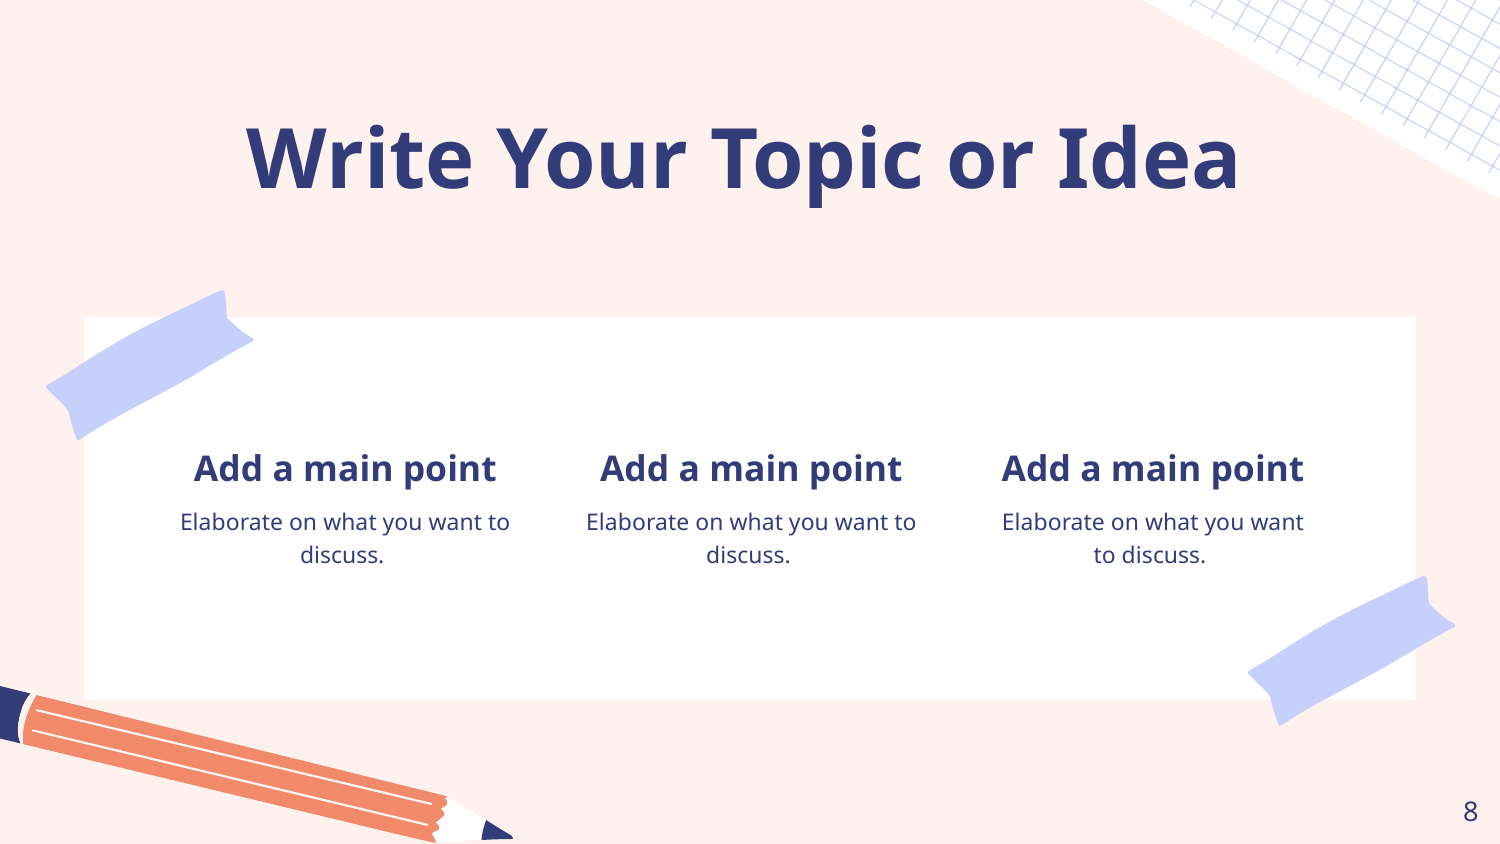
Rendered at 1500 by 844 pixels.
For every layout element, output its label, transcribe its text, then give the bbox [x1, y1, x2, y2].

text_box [174, 446, 517, 564]
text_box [136, 481, 303, 844]
text_box [84, 317, 1416, 700]
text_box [1248, 614, 1454, 682]
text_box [46, 328, 252, 396]
text_box Write Your Topic or Idea [79, 105, 1162, 206]
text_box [580, 446, 923, 564]
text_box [988, 446, 1318, 564]
slide_number 8 [1403, 779, 1494, 844]
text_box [1167, 0, 1500, 215]
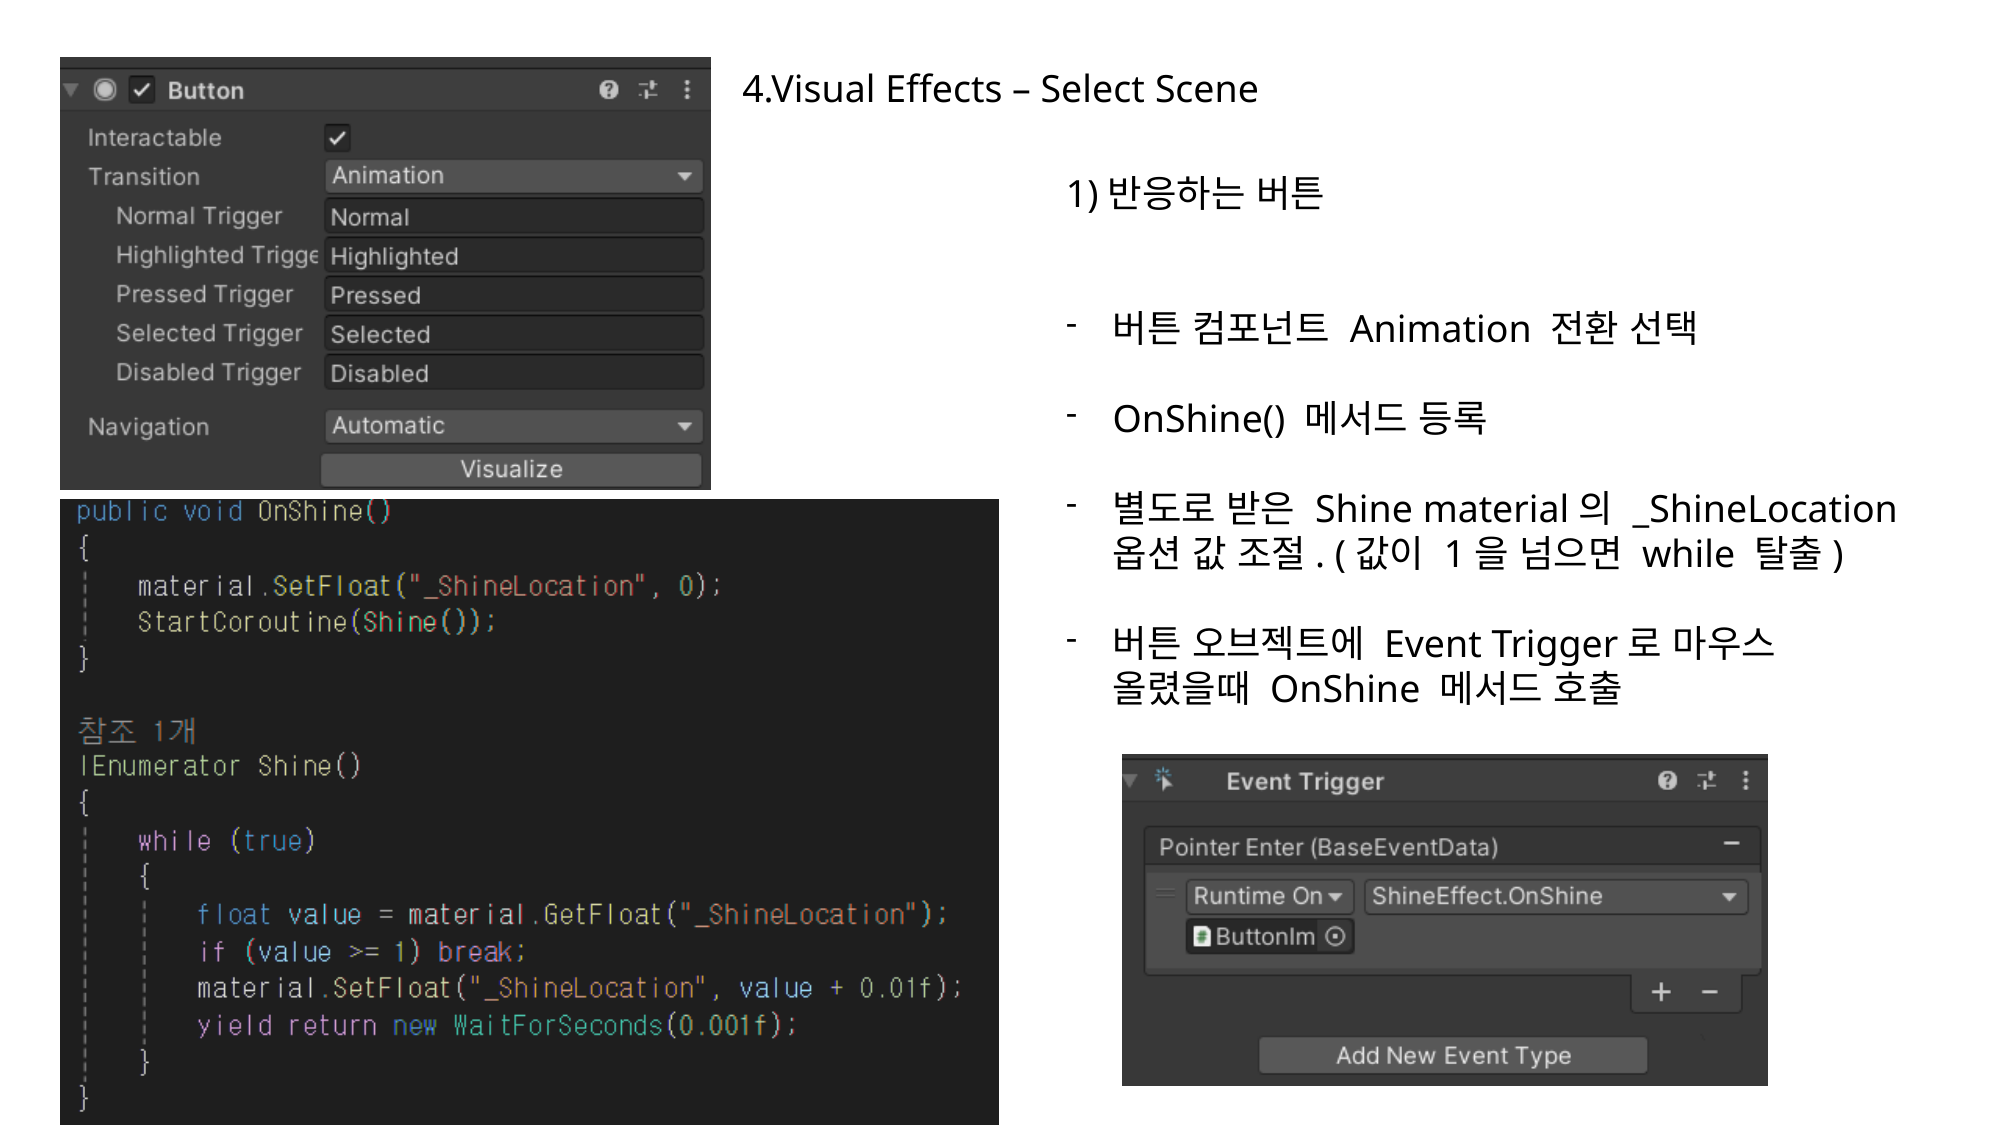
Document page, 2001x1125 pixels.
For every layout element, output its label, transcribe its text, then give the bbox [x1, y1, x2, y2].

text_box 4.Visual Effects – Select Scene [712, 57, 1500, 163]
picture [59, 498, 1000, 1125]
text_box 1)반응하는 버튼 버튼 컴포넌트 Animation 전환 선택 OnShine() 메서드 등록 별도로 받은 Shine material의 _ShineLocation 옵션 값 조절. (값이 1을 넘으면 while 탈출) 버튼 오브젝트에 Event Trigger로 마우스 올렸을때 OnShine 메서드 호출 [1050, 162, 1927, 718]
picture [60, 56, 712, 491]
picture [1122, 753, 1769, 1087]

• **Work to be completed**:
Copy exactly the lines that run from the line containing "text_box [46, 328, 252, 396]" to the end of the data, keeping both end lines and dropping every picture.

• **Task output**:
text_box [46, 328, 252, 396]
text_box Write Your Topic or Idea [79, 105, 1162, 206]
text_box [580, 446, 923, 564]
text_box [988, 446, 1318, 564]
slide_number 8 [1403, 779, 1494, 844]
text_box [1167, 0, 1500, 215]
Document page, 2001x1125 pixels.
For every layout element, output its label, transcribe its text, then give the bbox [x1, y1, x2, y2].

text_box 4.Visual Effects – Select Scene [712, 57, 1500, 163]
picture [59, 498, 1000, 1125]
text_box 1)반응하는 버튼 버튼 컴포넌트 Animation 전환 선택 OnShine() 메서드 등록 별도로 받은 Shine material의 _ShineLocation 옵션 값 조절. (값이 1을 넘으면 while 탈출) 버튼 오브젝트에 Event Trigger로 마우스 올렸을때 OnShine 메서드 호출 [1050, 162, 1927, 718]
picture [60, 56, 712, 491]
picture [1122, 753, 1769, 1087]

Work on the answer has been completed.